あのワルモノ………デリートスが欲しかった『色の力』とは、こんなささやかな光景の事だったのだろうか。
『世界無色計画』は絶対止めなければならないものだったので、今回は敵対することになったが、このデラタコの評価については、正直悪い気はしなかった。

『色の力に、店の大きさは関係ない』

色というのは恐らく人間の感情の事だろうが、せめてこの店に来るお客様には、できる限り喜んでもらいたい。
またワルモノに狙われるのは困るけれども………これからもこのデラタコカフェに、幸せの『色』を沢山塗り重ねていこう。

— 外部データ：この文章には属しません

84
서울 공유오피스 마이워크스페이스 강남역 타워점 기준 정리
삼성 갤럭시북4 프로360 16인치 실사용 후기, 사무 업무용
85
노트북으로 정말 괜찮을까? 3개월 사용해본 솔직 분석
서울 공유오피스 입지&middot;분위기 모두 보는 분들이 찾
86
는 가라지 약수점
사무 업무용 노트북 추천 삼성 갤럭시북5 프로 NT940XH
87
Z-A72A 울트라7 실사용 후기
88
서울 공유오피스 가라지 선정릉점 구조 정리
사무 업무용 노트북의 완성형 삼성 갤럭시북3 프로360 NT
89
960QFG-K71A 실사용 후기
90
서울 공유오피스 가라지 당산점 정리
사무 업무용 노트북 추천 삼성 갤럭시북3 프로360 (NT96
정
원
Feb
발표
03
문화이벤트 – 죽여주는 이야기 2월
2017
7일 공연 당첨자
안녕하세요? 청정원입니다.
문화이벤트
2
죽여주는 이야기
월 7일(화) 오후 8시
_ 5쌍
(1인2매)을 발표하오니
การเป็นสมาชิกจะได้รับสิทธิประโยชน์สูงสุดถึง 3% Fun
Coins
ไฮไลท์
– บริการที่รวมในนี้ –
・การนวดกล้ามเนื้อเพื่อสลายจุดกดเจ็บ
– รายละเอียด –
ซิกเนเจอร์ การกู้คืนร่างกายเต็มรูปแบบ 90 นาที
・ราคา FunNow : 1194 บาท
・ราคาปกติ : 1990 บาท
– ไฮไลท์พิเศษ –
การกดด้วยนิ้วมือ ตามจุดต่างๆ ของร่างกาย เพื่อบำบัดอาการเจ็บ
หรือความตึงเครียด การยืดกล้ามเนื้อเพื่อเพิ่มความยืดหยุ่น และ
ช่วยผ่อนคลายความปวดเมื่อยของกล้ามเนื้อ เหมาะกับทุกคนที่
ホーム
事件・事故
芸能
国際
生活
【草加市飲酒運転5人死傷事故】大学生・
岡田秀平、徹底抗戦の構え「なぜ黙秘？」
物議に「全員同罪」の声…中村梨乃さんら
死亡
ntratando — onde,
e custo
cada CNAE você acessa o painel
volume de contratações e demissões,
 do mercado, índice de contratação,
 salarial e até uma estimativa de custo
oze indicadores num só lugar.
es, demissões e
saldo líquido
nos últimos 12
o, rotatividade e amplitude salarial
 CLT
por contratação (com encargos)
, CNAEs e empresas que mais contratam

ひかりはすぅと息を吸い込むと、大声でオーダーを読み上げる。
ひかり「アカネさん、たこ焼き十二皿、追加でお願いしますっ!」

●物語は終わらない

アカネ「あいよっ!」
アカネは大声で返事をすると、ふとひかりの方を振り向く女生徒の姿が視界に入る。
女の子は自分が呼ばれたのでは無い事に気づき、アカネの方を向くと、「あっ…!」と小さな声を上げた。
ショートカットで顔立ちは可愛らしいが、目つきがちょっと鋭く、表情もこれまたキツめである。

アカネ「良かったら、おひとつどうだい?」
女の子が立ち去ろうとする素振りを見せる前に、アカネが先んじて声を掛ける。
「ええと………いえ、いいです」
ちょっと戸惑いながら、演劇部に占領されているテーブルをチラリと見ると、キッパリと言い切った。

アカネもテーブルの方を見てみると………ゆとりの背中にるりかがおんぶして、それを止めようとするひかりにちえり&みつばがひっつくなど、かなり騒がしい状況になっている。
これはかなり入り辛いに違いない。ってかひかりまで何やってんだい。

ひかる「お持ち帰りもできるよっ」
女の子を見上げながら、ひかるがナイスなセールストークを披露する。
アカネはフフッと笑うと、
アカネ「まぁあっちはあんな状況だし、サービスで先に作ってあげるよ」
と、女の子に親しげに問いかけた。

「じゃあ………」
女の子はちょっとだけ考えると、キツい表情をすっと解いて、笑顔になって言った。